Try it: Set down all the entries again, word for word.

[Dataset entries]
#####
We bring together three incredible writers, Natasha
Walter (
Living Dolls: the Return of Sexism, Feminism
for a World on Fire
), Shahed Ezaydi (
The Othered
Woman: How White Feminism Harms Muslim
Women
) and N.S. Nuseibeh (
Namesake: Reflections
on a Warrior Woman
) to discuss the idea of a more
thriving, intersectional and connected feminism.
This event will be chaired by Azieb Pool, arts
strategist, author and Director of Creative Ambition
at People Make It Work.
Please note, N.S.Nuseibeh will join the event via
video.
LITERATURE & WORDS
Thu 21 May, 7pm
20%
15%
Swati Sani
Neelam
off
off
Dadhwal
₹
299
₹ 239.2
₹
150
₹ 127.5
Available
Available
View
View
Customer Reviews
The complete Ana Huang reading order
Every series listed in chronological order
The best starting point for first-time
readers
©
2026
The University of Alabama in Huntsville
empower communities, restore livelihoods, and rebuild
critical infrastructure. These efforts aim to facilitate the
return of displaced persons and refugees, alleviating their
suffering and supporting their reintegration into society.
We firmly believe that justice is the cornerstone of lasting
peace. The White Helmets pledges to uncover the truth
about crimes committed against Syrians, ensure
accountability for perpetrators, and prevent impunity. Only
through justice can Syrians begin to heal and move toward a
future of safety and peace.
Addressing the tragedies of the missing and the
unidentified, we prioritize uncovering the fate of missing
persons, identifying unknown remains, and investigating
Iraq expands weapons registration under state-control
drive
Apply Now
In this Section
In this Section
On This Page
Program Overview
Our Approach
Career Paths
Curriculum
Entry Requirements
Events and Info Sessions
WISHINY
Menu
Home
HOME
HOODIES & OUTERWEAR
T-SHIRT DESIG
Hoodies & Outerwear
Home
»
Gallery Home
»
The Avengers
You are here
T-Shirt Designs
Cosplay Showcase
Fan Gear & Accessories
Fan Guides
#####
Response to this task:
We bring together three incredible writers, Natasha
Walter (
Living Dolls: the Return of Sexism, Feminism
for a World on Fire
), Shahed Ezaydi (
The Othered
Woman: How White Feminism Harms Muslim
Women
) and N.S. Nuseibeh (
Namesake: Reflections
on a Warrior Woman
) to discuss the idea of a more
thriving, intersectional and connected feminism.
This event will be chaired by Azieb Pool, arts
strategist, author and Director of Creative Ambition
at People Make It Work.
Please note, N.S.Nuseibeh will join the event via
video.
LITERATURE & WORDS
Thu 21 May, 7pm
20%
15%
Swati Sani
Neelam
off
off
Dadhwal
₹
299
₹ 239.2
₹
150
₹ 127.5
Available
Available
View
View
Customer Reviews
The complete Ana Huang reading order
Every series listed in chronological order
The best starting point for first-time
readers
©
2026
The University of Alabama in Huntsville
empower communities, restore livelihoods, and rebuild
critical infrastructure. These efforts aim to facilitate the
return of displaced persons and refugees, alleviating their
suffering and supporting their reintegration into society.
We firmly believe that justice is the cornerstone of lasting
peace. The White Helmets pledges to uncover the truth
about crimes committed against Syrians, ensure
accountability for perpetrators, and prevent impunity. Only
through justice can Syrians begin to heal and move toward a
future of safety and peace.
Addressing the tragedies of the missing and the
unidentified, we prioritize uncovering the fate of missing
persons, identifying unknown remains, and investigating
Iraq expands weapons registration under state-control
drive
Apply Now
In this Section
In this Section
On This Page
Program Overview
Our Approach
Career Paths
Curriculum
Entry Requirements
Events and Info Sessions
WISHINY
Menu
Home
HOME
HOODIES & OUTERWEAR
T-SHIRT DESIG
Hoodies & Outerwear
Home
»
Gallery Home
»
The Avengers
You are here
T-Shirt Designs
Cosplay Showcase
Fan Gear & Accessories
Fan Guides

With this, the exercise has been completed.